Position Summary
- We are seeking a technical writer who will author and review Analytical Test Methods to commercialize procedures for the QC testing area by working closely with method experts.
- The candidate may also author and review documents supporting regulatory submissions working closely with regulatory groups.
- The successful candidate must function well and be able to collaborate in a fast-paced, integrated, multidisciplinary team environment.
Primary Responsibilities:
- Authoring and critically reviewing technical documents including Regulatory Filing sections and Analytical Test Methods.
- Authoring and reviewing documentation compliant with current Good Manufacturing Practices (cGMP), including Second Person Review or Second Scientist Review.
- Participate in group initiatives related to document standards, template development, internal processes, and other aspects of document management.
- Collaborate closely with key stakeholders.
Software Skills: MS Office Suite.
Personality:
- Detail oriented.
- Excellent writing skills.
- Collaborative.
- Good communication and interpersonal skills.
Qualifications:
Education:
- Minimum qualification- BS/BA in life sciences/engineering is required.
- Master's degree/PHD preferred.
Required Experience and Skills:
- At least 2 years working experience in a cGMP laboratory environment.

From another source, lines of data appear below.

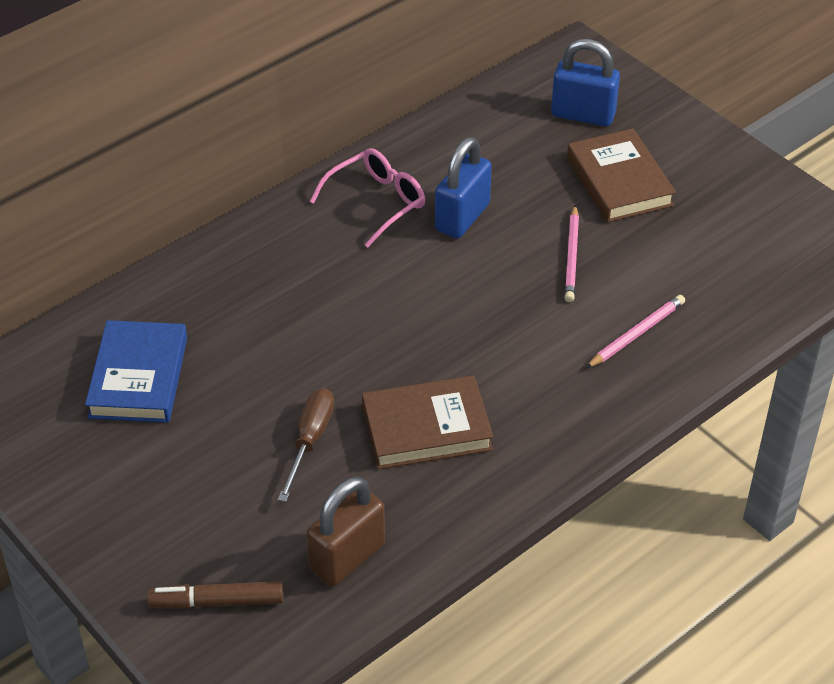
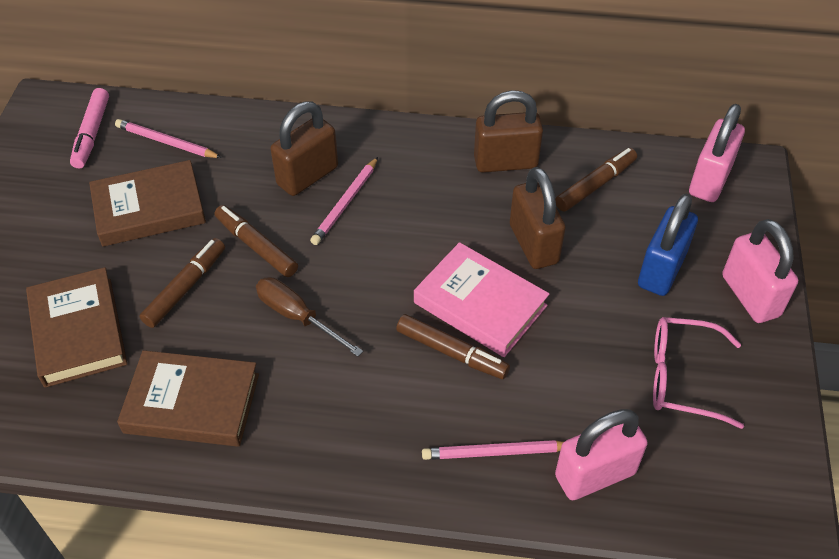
blue book: [85,320,187,423] = 1 -> none = 0
blue padlock: [435,137,492,238] [551,39,620,126] = 2 -> [638,194,698,296] = 1
brown book: [362,375,493,469] [567,128,676,223] = 2 -> [26,267,127,388] [89,160,206,247] [117,350,259,447] = 3
brown marker: [147,581,283,609] = 1 -> [139,238,225,328] [215,205,298,277] [396,314,510,379] [555,148,637,212] = 4
brown padlock: [306,477,385,586] = 1 -> [270,101,338,196] [474,90,543,173] [510,167,566,269] = 3
pink book: none = 0 -> [414,242,549,357] = 1
pink marker: none = 0 -> [70,88,109,168] = 1
pink padlock: none = 0 -> [555,409,648,500] [689,104,745,202] [722,219,798,323] = 3
pink pencil: [565,205,579,302] [586,295,685,368] = 2 -> [115,119,222,158] [310,157,378,245] [422,440,564,460] = 3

- Experience in the biopharmaceutical manufacturing industry, such as in biologics or vaccines commercialization, technical operations, or quality control.
- Strong oral and written communication skills.
- Work independently and within cross-functional teams.
- Maintain a proactive and service-oriented mindset.
- Experience with MS Office and document repository systems.
Preferred Experience and Skills:
- Experience with analytical method validation and transfer according to ICH and USP guidelines.
- Experience with laboratory data management systems.